--- start PROVIDED RECORDS ---
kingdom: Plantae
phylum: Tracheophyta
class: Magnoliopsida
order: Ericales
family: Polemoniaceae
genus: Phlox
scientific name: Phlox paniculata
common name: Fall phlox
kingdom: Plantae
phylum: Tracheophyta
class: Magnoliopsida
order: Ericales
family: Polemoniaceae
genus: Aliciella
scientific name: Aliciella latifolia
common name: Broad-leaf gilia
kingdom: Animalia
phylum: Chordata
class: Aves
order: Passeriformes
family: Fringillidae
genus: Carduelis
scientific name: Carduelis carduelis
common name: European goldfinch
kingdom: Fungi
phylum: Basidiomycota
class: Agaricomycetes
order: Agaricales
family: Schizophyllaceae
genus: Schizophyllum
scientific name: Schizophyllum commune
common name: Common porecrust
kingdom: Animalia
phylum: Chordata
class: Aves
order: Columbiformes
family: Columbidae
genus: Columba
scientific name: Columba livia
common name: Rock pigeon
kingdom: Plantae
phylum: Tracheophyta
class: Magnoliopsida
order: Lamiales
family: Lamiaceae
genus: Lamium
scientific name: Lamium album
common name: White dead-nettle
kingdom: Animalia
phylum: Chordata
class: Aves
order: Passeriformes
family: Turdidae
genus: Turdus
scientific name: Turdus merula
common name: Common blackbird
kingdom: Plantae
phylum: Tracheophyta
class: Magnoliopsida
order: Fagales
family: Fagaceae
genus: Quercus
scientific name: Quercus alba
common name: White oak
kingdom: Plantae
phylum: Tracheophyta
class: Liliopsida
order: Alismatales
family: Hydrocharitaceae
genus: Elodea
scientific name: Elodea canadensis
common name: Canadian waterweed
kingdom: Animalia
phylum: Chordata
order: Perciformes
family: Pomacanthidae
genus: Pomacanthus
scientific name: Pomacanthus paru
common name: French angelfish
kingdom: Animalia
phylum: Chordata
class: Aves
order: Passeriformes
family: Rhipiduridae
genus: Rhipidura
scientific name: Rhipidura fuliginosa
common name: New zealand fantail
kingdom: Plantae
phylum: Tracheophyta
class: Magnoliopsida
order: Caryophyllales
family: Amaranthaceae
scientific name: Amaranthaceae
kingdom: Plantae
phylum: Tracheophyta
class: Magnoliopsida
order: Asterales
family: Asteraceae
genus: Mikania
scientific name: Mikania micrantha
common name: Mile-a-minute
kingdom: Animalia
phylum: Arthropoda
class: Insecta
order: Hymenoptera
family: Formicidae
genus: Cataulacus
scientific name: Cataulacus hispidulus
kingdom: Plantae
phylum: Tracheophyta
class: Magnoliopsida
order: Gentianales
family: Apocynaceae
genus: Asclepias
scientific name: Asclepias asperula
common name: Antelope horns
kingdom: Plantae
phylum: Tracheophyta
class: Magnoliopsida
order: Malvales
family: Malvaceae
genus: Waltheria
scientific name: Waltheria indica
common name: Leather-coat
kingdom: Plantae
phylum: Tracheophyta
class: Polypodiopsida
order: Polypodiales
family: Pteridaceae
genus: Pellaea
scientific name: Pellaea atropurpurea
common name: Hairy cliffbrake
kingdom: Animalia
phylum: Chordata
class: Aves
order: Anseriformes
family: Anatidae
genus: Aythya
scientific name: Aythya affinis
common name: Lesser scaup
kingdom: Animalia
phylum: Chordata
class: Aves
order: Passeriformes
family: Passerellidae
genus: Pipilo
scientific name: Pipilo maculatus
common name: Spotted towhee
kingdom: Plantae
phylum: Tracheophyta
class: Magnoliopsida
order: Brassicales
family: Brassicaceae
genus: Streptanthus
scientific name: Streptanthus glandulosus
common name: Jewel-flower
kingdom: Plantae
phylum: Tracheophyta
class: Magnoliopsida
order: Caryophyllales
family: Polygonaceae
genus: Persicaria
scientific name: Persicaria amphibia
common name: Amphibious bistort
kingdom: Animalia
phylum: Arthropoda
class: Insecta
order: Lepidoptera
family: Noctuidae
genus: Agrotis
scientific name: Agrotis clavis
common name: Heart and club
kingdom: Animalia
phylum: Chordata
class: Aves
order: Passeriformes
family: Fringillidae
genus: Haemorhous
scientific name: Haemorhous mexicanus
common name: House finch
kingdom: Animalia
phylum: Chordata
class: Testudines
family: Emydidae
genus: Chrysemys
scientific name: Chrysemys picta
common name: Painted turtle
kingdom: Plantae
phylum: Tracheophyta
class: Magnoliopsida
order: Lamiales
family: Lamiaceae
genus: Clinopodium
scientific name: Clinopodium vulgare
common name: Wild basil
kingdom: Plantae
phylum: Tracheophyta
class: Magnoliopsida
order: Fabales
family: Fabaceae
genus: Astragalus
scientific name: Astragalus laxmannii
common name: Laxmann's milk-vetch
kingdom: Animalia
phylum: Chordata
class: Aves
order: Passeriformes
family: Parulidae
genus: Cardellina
--- end PROVIDED RECORDS ---
* EXERCISE TASK
Format every line of the material above as a numbered list, omitting any blank lines.

* RESPONSE BELOW
1. kingdom: Plantae
2. phylum: Tracheophyta
3. class: Magnoliopsida
4. order: Ericales
5. family: Polemoniaceae
6. genus: Phlox
7. scientific name: Phlox paniculata
8. common name: Fall phlox
9. kingdom: Plantae
10. phylum: Tracheophyta
11. class: Magnoliopsida
12. order: Ericales
13. family: Polemoniaceae
14. genus: Aliciella
15. scientific name: Aliciella latifolia
16. common name: Broad-leaf gilia
17. kingdom: Animalia
18. phylum: Chordata
19. class: Aves
20. order: Passeriformes
21. family: Fringillidae
22. genus: Carduelis
23. scientific name: Carduelis carduelis
24. common name: European goldfinch
25. kingdom: Fungi
26. phylum: Basidiomycota
27. class: Agaricomycetes
28. order: Agaricales
29. family: Schizophyllaceae
30. genus: Schizophyllum
31. scientific name: Schizophyllum commune
32. common name: Common porecrust
33. kingdom: Animalia
34. phylum: Chordata
35. class: Aves
36. order: Columbiformes
37. family: Columbidae
38. genus: Columba
39. scientific name: Columba livia
40. common name: Rock pigeon
41. kingdom: Plantae
42. phylum: Tracheophyta
43. class: Magnoliopsida
44. order: Lamiales
45. family: Lamiaceae
46. genus: Lamium
47. scientific name: Lamium album
48. common name: White dead-nettle
49. kingdom: Animalia
50. phylum: Chordata
51. class: Aves
52. order: Passeriformes
53. family: Turdidae
54. genus: Turdus
55. scientific name: Turdus merula
56. common name: Common blackbird
57. kingdom: Plantae
58. phylum: Tracheophyta
59. class: Magnoliopsida
60. order: Fagales
61. family: Fagaceae
62. genus: Quercus
63. scientific name: Quercus alba
64. common name: White oak
65. kingdom: Plantae
66. phylum: Tracheophyta
67. class: Liliopsida
68. order: Alismatales
69. family: Hydrocharitaceae
70. genus: Elodea
71. scientific name: Elodea canadensis
72. common name: Canadian waterweed
73. kingdom: Animalia
74. phylum: Chordata
75. order: Perciformes
76. family: Pomacanthidae
77. genus: Pomacanthus
78. scientific name: Pomacanthus paru
79. common name: French angelfish
80. kingdom: Animalia
81. phylum: Chordata
82. class: Aves
83. order: Passeriformes
84. family: Rhipiduridae
85. genus: Rhipidura
86. scientific name: Rhipidura fuliginosa
87. common name: New zealand fantail
88. kingdom: Plantae
89. phylum: Tracheophyta
90. class: Magnoliopsida
91. order: Caryophyllales
92. family: Amaranthaceae
93. scientific name: Amaranthaceae
94. kingdom: Plantae
95. phylum: Tracheophyta
96. class: Magnoliopsida
97. order: Asterales
98. family: Asteraceae
99. genus: Mikania
100. scientific name: Mikania micrantha
101. common name: Mile-a-minute
102. kingdom: Animalia
103. phylum: Arthropoda
104. class: Insecta
105. order: Hymenoptera
106. family: Formicidae
107. genus: Cataulacus
108. scientific name: Cataulacus hispidulus
109. kingdom: Plantae
110. phylum: Tracheophyta
111. class: Magnoliopsida
112. order: Gentianales
113. family: Apocynaceae
114. genus: Asclepias
115. scientific name: Asclepias asperula
116. common name: Antelope horns
117. kingdom: Plantae
118. phylum: Tracheophyta
119. class: Magnoliopsida
120. order: Malvales
121. family: Malvaceae
122. genus: Waltheria
123. scientific name: Waltheria indica
124. common name: Leather-coat
125. kingdom: Plantae
126. phylum: Tracheophyta
127. class: Polypodiopsida
128. order: Polypodiales
129. family: Pteridaceae
130. genus: Pellaea
131. scientific name: Pellaea atropurpurea
132. common name: Hairy cliffbrake
133. kingdom: Animalia
134. phylum: Chordata
135. class: Aves
136. order: Anseriformes
137. family: Anatidae
138. genus: Aythya
139. scientific name: Aythya affinis
140. common name: Lesser scaup
141. kingdom: Animalia
142. phylum: Chordata
143. class: Aves
144. order: Passeriformes
145. family: Passerellidae
146. genus: Pipilo
147. scientific name: Pipilo maculatus
148. common name: Spotted towhee
149. kingdom: Plantae
150. phylum: Tracheophyta
151. class: Magnoliopsida
152. order: Brassicales
153. family: Brassicaceae
154. genus: Streptanthus
155. scientific name: Streptanthus glandulosus
156. common name: Jewel-flower
157. kingdom: Plantae
158. phylum: Tracheophyta
159. class: Magnoliopsida
160. order: Caryophyllales
161. family: Polygonaceae
162. genus: Persicaria
163. scientific name: Persicaria amphibia
164. common name: Amphibious bistort
165. kingdom: Animalia
166. phylum: Arthropoda
167. class: Insecta
168. order: Lepidoptera
169. family: Noctuidae
170. genus: Agrotis
171. scientific name: Agrotis clavis
172. common name: Heart and club
173. kingdom: Animalia
174. phylum: Chordata
175. class: Aves
176. order: Passeriformes
177. family: Fringillidae
178. genus: Haemorhous
179. scientific name: Haemorhous mexicanus
180. common name: House finch
181. kingdom: Animalia
182. phylum: Chordata
183. class: Testudines
184. family: Emydidae
185. genus: Chrysemys
186. scientific name: Chrysemys picta
187. common name: Painted turtle
188. kingdom: Plantae
189. phylum: Tracheophyta
190. class: Magnoliopsida
191. order: Lamiales
192. family: Lamiaceae
193. genus: Clinopodium
194. scientific name: Clinopodium vulgare
195. common name: Wild basil
196. kingdom: Plantae
197. phylum: Tracheophyta
198. class: Magnoliopsida
199. order: Fabales
200. family: Fabaceae
201. genus: Astragalus
202. scientific name: Astragalus laxmannii
203. common name: Laxmann's milk-vetch
204. kingdom: Animalia
205. phylum: Chordata
206. class: Aves
207. order: Passeriformes
208. family: Parulidae
209. genus: Cardellina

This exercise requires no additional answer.